Prove that a closed subset of a complete normed vector space is complete.
My attempt,
Let S be a subset of $(V,\parallel . \parallel)$. Since S is closed, for all $x\in S$ there exists $\langle X_n \rangle_{n=1}^{\infty} \in S$ that converges to x. Therefore, $\forall \epsilon \gt 0 $ there exists $N \gt 0$ such that $\parallel x_n – x\parallel \lt \epsilon , n \ge N$. Therefore, every point in S corresponds to a bounded sequence in S, and since every bounded sequence has a convergent subsequence, every convergent sequence in S corresponds to a point in S.
Best Answer
Your proof is wrong.

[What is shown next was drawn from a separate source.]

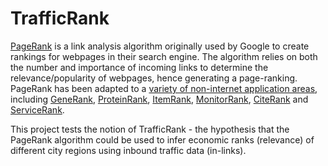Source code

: # TrafficRank

[PageRank](https://en.wikipedia.org/wiki/PageRank) is a link analysis algorithm originally used by Google to create rankings for webpages in their search engine. The algorithm relies on both the number and importance of incoming links to determine the relevance/popularity of webpages, hence generating a page-ranking. PageRank has been adapted to a [variety of non-internet application areas](https://blogs.cornell.edu/info2040/2014/11/03/more-than-just-a-web-search-algorithm-googles-pagerank-in-non-internet-contexts/), including [GeneRank](https://blogs.cornell.edu/info2040/2022/11/02/generank-a-breakthrough-adaptation-of-the-google-pagerank-algorithm/), [ProteinRank](https://www.researchgate.net/figure/The-general-procedure-of-ProteinRank-A-weighted-network-was-generated-by-a-random-walk_fig4_277781955), [ItemRank](https://dl.acm.org/doi/10.5555/1625275.1625720), [MonitorRank](https://dl.acm.org/doi/10.1145/2465529.2465753), [CiteRank](https://link.springer.com/chapter/10.1007/978-3-031-15743-1_37) and [ServiceRank](https://www.computer.org/csdl/journal/tq/2022/05/09440731/1tTpjOw0v6g).

This project tests the notion of TrafficRank - the hypothesis that the PageRank algorithm could be used to infer economic ranks (relevance) of different city regions using inbound traffic data (in-links).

The fact that every convergent sequence has a limit does not imply that every Cauchy sequence has a limit. Furthermore it is not true that every bounded sequence has a convergent subsequence, this is true for $\mathbb R$, and some metric spaces, but not all.
For example take the unit sphere in an infinite dimensional vector space, and find a sequence of isolated points. The sequence is bounded, but it has no convergent subsequence.
The proof, however, is not very different. Suppose that $S$ is a closed subset of $V$, and let $\{x_n\}$ be a Cauchy sequence in $S$. Since $V$ is complete there is some $x\in V$ such that $x$ is the limit of $x_n$.
We want to show that $x\in S$. For every $\varepsilon>0$ there is some $N$ such that for all $n>N$, $\|x-x_n\|<\varepsilon$, and therefore for every $\varepsilon>0$ we can find some point $x'$ from $S$ such that $\|x-x'\|<\varepsilon$, and since $S$ is closed this means that $x\in S$, as wanted.